## Activity
Retype each entry below exactly as it stands.

++++ Extracted information ++++

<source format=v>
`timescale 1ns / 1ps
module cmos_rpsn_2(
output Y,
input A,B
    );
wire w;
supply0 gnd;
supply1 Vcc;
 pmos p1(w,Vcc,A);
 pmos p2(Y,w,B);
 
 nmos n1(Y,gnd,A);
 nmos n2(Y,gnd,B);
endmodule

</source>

++++

## Solution
<source format=v>
`timescale 1ns / 1ps
module cmos_rpsn_2(
output Y,
input A,B
    );
wire w;
supply0 gnd;
supply1 Vcc;
 pmos p1(w,Vcc,A);
 pmos p2(Y,w,B);
 
 nmos n1(Y,gnd,A);
 nmos n2(Y,gnd,B);
endmodule

</source>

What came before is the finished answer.